- [DOCUMENT SEGMENT]
-- begin --

"Duel at Sundown" is a 1959 episode of the Western comedy television series Maverick starring 31-year-old James Garner and 29-year-old Clint Eastwood.  A mean fortune hunting bully (Eastwood) becomes jealous when Bret Maverick (Garner) begins spending time with his girlfriend Carrie (Abby Dalton), the daughter of Bret's old friend (Edgar Buchanan), who desperately wants Bret to marry her before Eastwood's evil character does so.

An epic fistfight between Garner and Eastwood segues into a surprising showdown between Bret and gunslinger John Wesley Hardin in which Maverick fans his pistol.  "Hardin" turns out to be Bret's brother Bart (Jack Kelly), who'd been recruited to help frighten Eastwood's character who literally flees the town. Carrie realizes that she made a mistake in trying to love Hardigan and thanks Bret. As Bret and Bart depart the town on horseback at the episode's conclusion, they run into the real John Wesley Hardin, already angrily riding in to hunt down and murder the man who "killed" him. Eastwood is billed fifth in the cast but his onscreen time is as ample as anyone else's except Garner's. The episode was written by Richard J. Collins from a story by Howard Browne, and directed by Arthur Lubin. The episode has been released on the Blu-ray of the 1992 Clint Eastwood film, Unforgiven.

-- end --

- [EXCERPTED RECORDS]
-- begin --

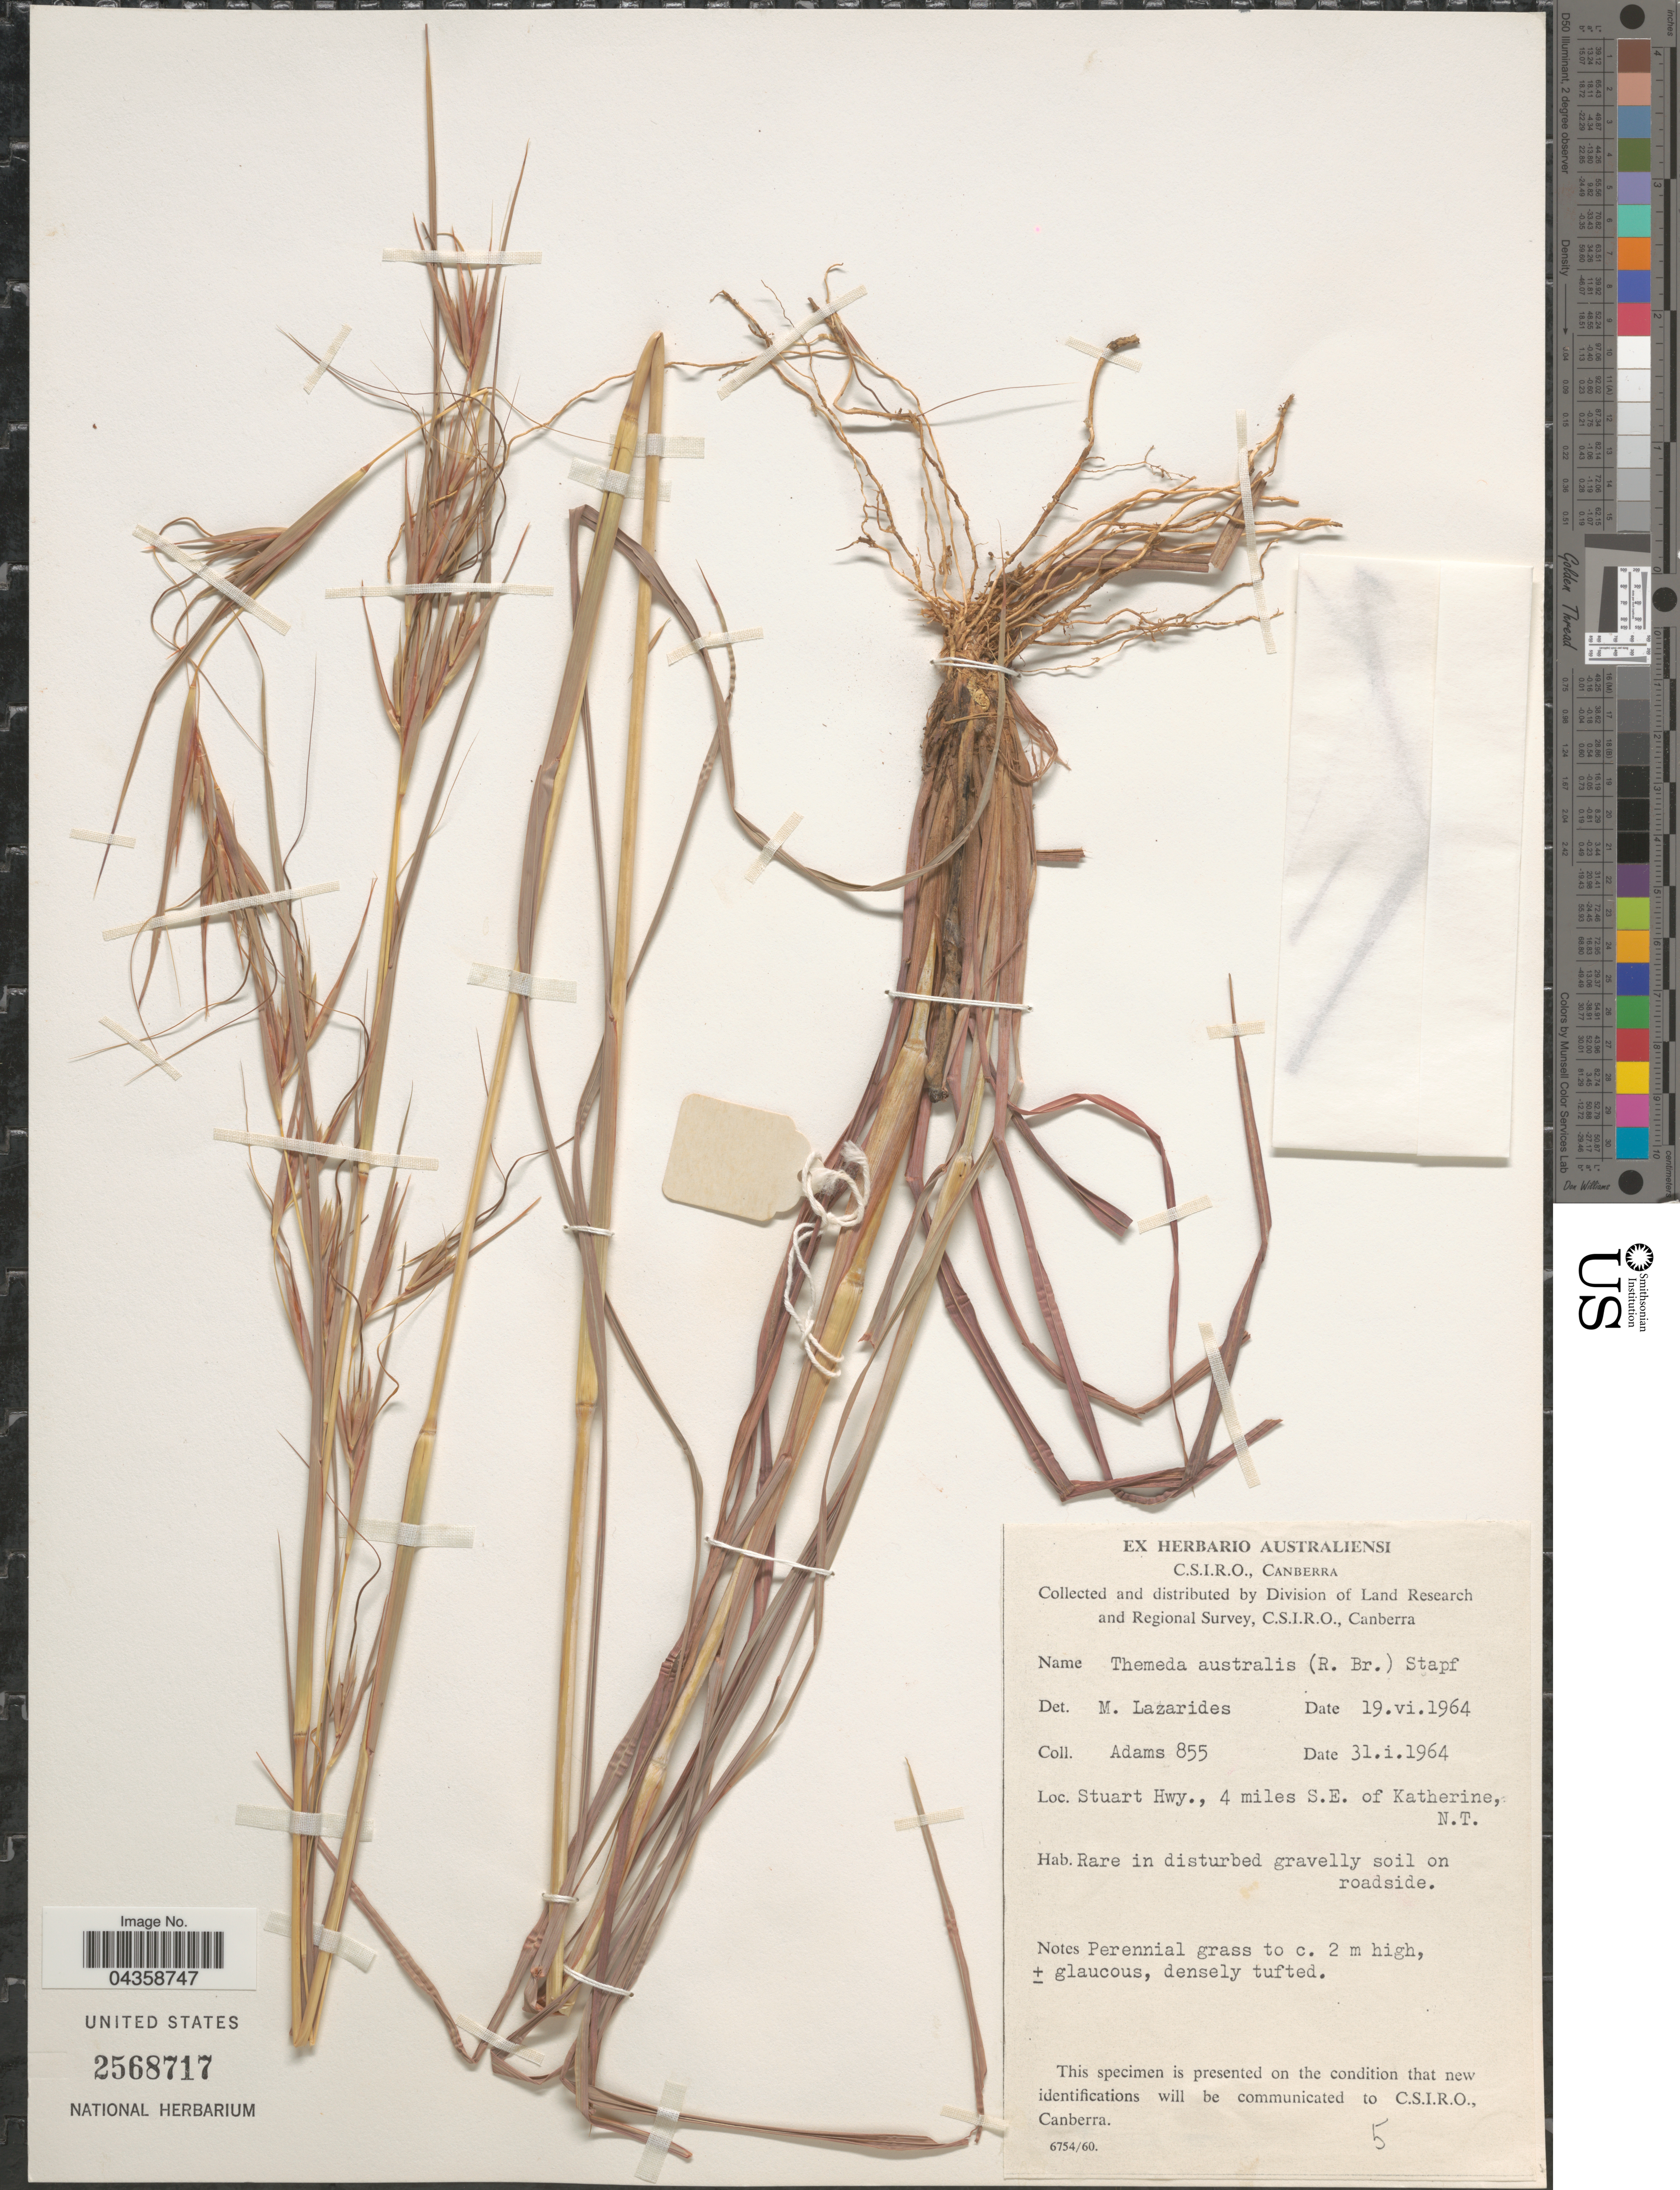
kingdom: Plantae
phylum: Tracheophyta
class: Liliopsida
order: Poales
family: Poaceae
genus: Themeda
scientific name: Themeda triandra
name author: Forssk.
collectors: Adams, --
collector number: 855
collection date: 1964-01-31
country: Australia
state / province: Northern Territory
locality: Division of Land Research and Regional Survey. Stuart Hwy., 4 miles S.E. of Katherine.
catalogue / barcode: US 2568717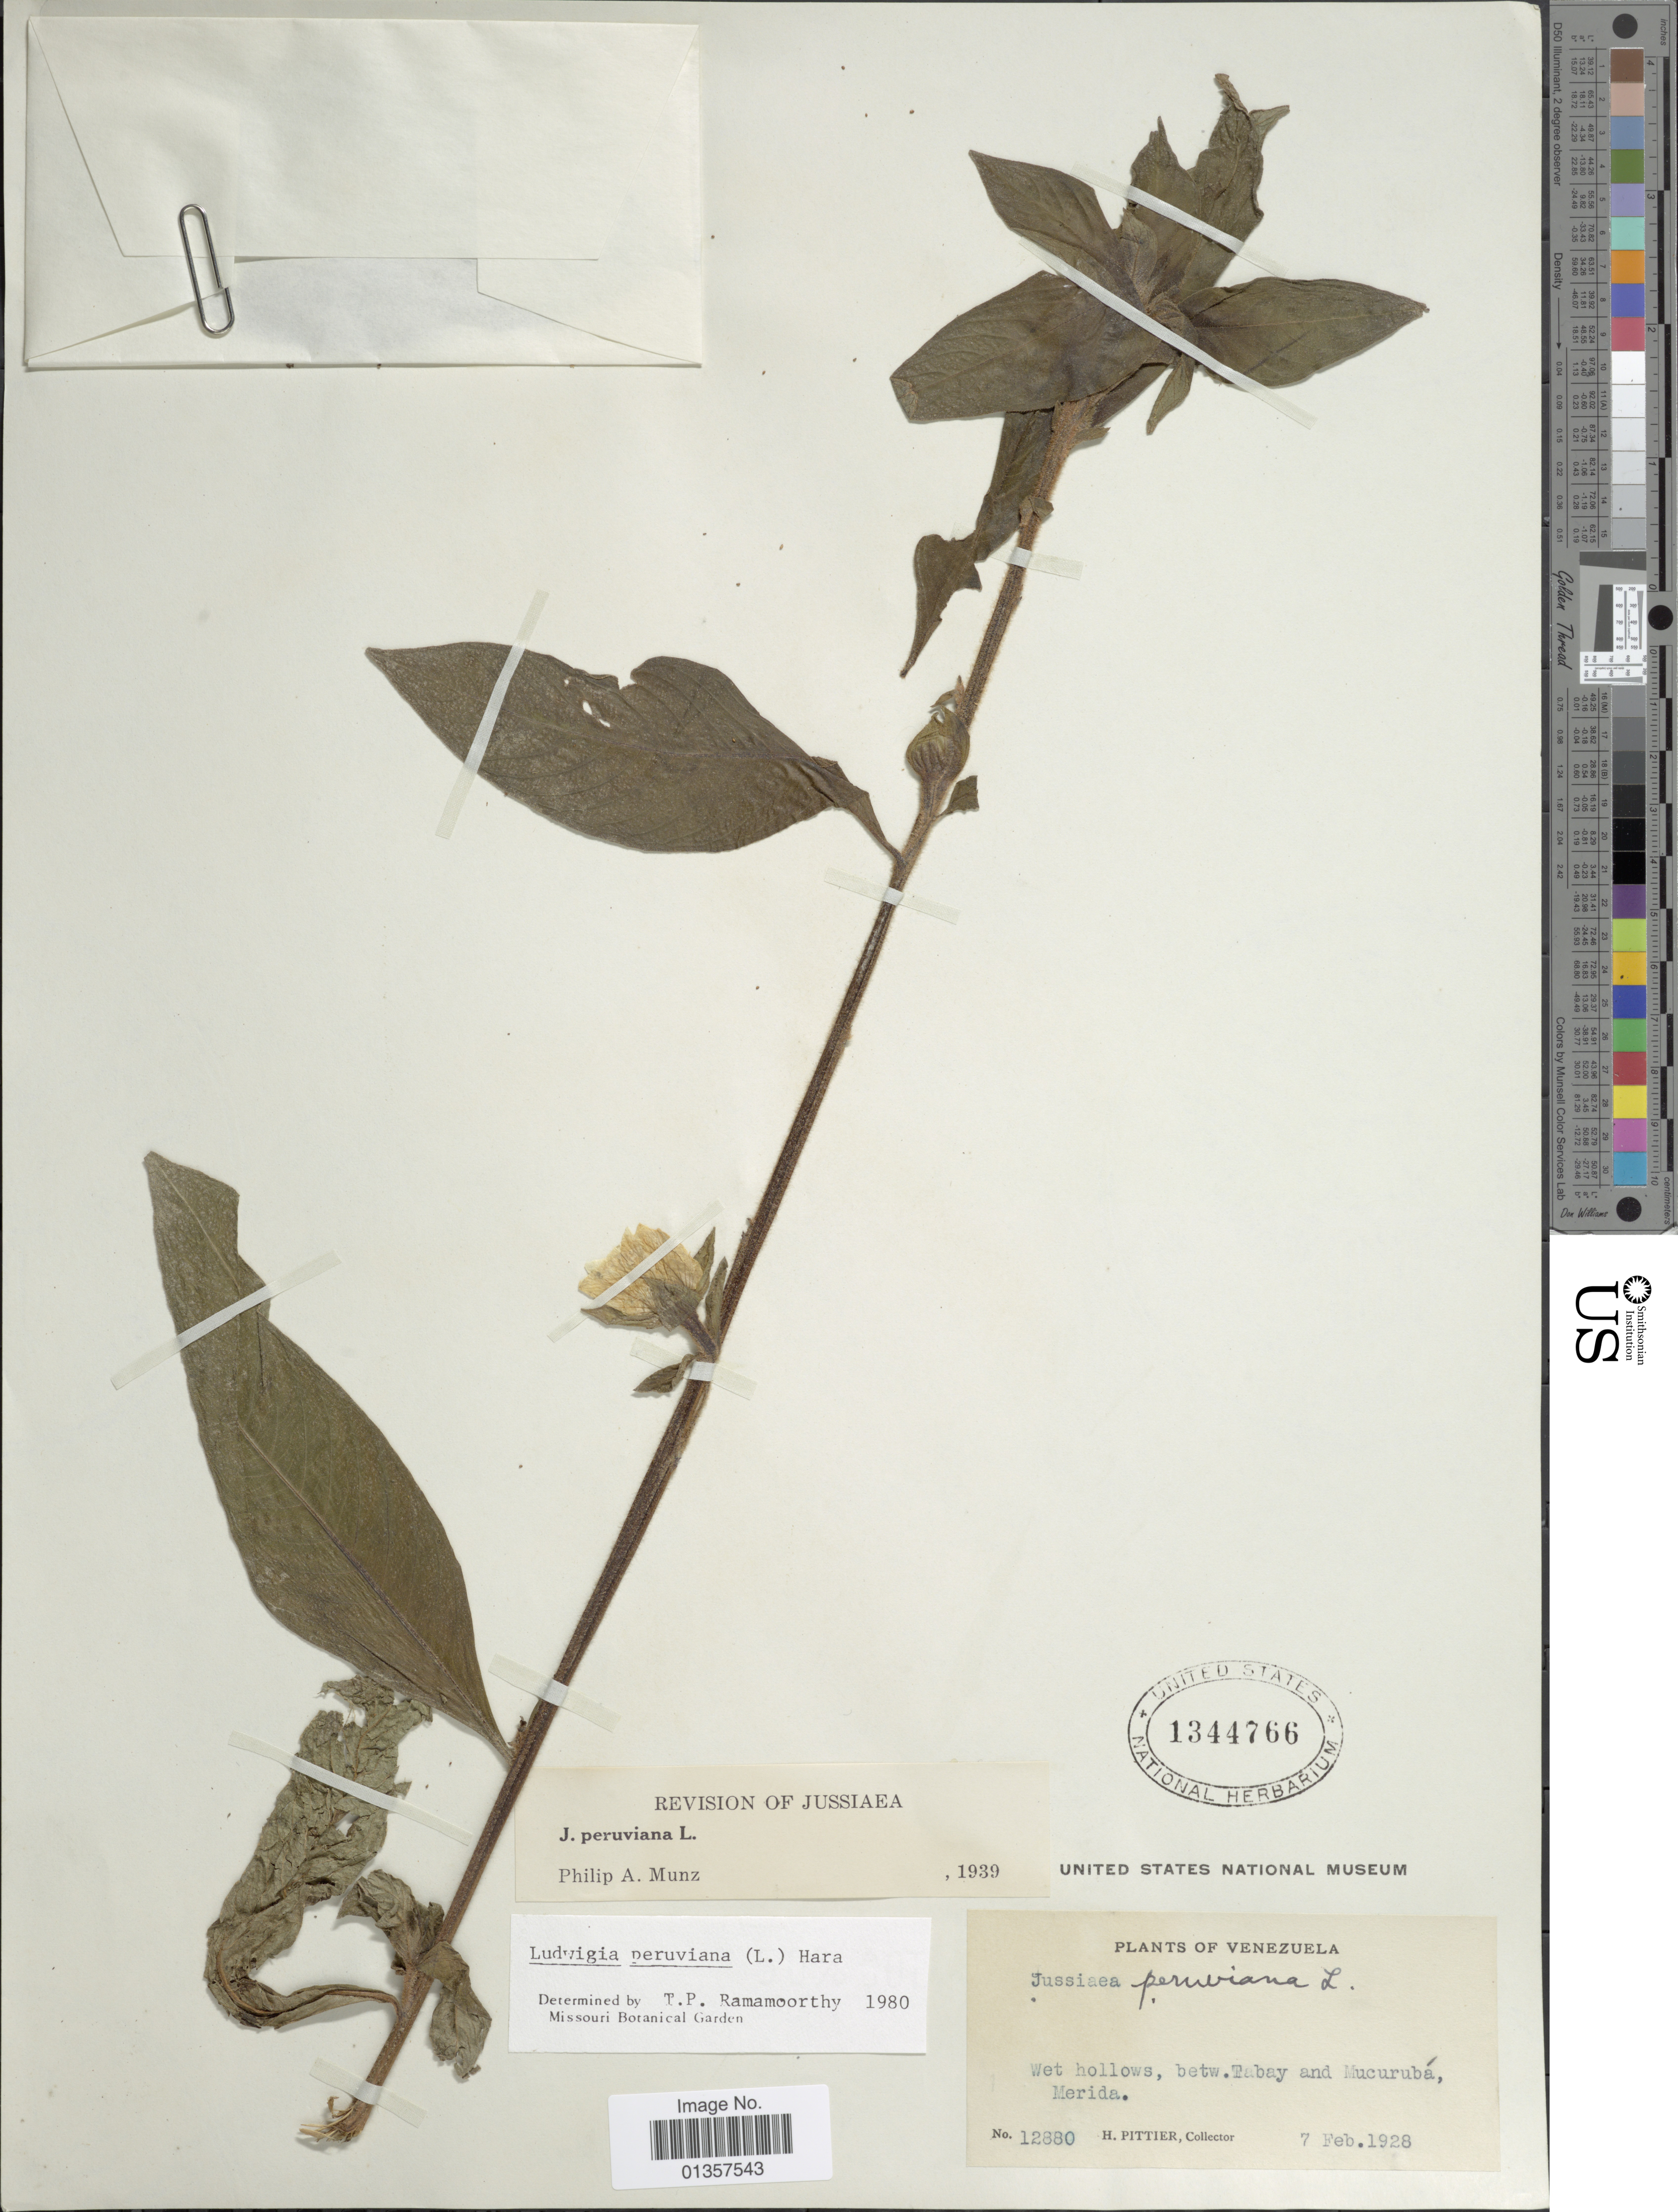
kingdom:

-- end --

- [WRITTEN TASKS]
1. Answer these questions using the text about the Maverick episode "Duel at Sundown":
(a) Who plays Carrie?
(b) Who turns out to be the "Hardin" that Bret faces in the showdown?
(c) Who directed the episode?
2. Pick up the text about the Maverick episode "Duel at Sundown" after its last sentence and write the next part.

- [ANSWERS BY TASK]
1.
(a) Abby Dalton
(b) Bret's brother Bart, played by Jack Kelly
(c) Arthur Lubin

2.
Cast
James Garner	... 	Bret Maverick
Jack Kelly	... 	Bart Maverick
Edgar Buchanan	... 	Jed
Abby Dalton	... 	Carrie
Clint Eastwood	... 	Red Hardigan
Dan Sheridan	... 	Doc Baxter
James Griffith	... 	John Wesley Hardin
Clarke Alexander	... 	Sheriff
Linda Lawson	... 	Lily
Myrna Fahey	... 	Susie
Ed Reimers  ...  Announcer (voice)

See also

 Shady Deal at Sunny Acres
 List of Maverick episodes
Bret Maverick: Faith, Hope and Clarity
Bret Maverick: The Lazy Ace
 Rawhide
 The Rockford Files
 Space Cowboys

External links
Duel at Sundown in the Internet Movie Database
Roy Huggins' Archive of American Television Interview
Cast photographs for "Duel at Sundown"
Onscreen cast credits for "Duel at Sundown"
Stephen J. Cannell's Archive of American Television explanation of Huggins' approach
Museum of Broadcast Communications: Maverick
Maverick in the Internet Movie Database
James Garner's Archive of American Television Interview
The Paley Center for Media

1959 American television episodes
Maverick (TV series)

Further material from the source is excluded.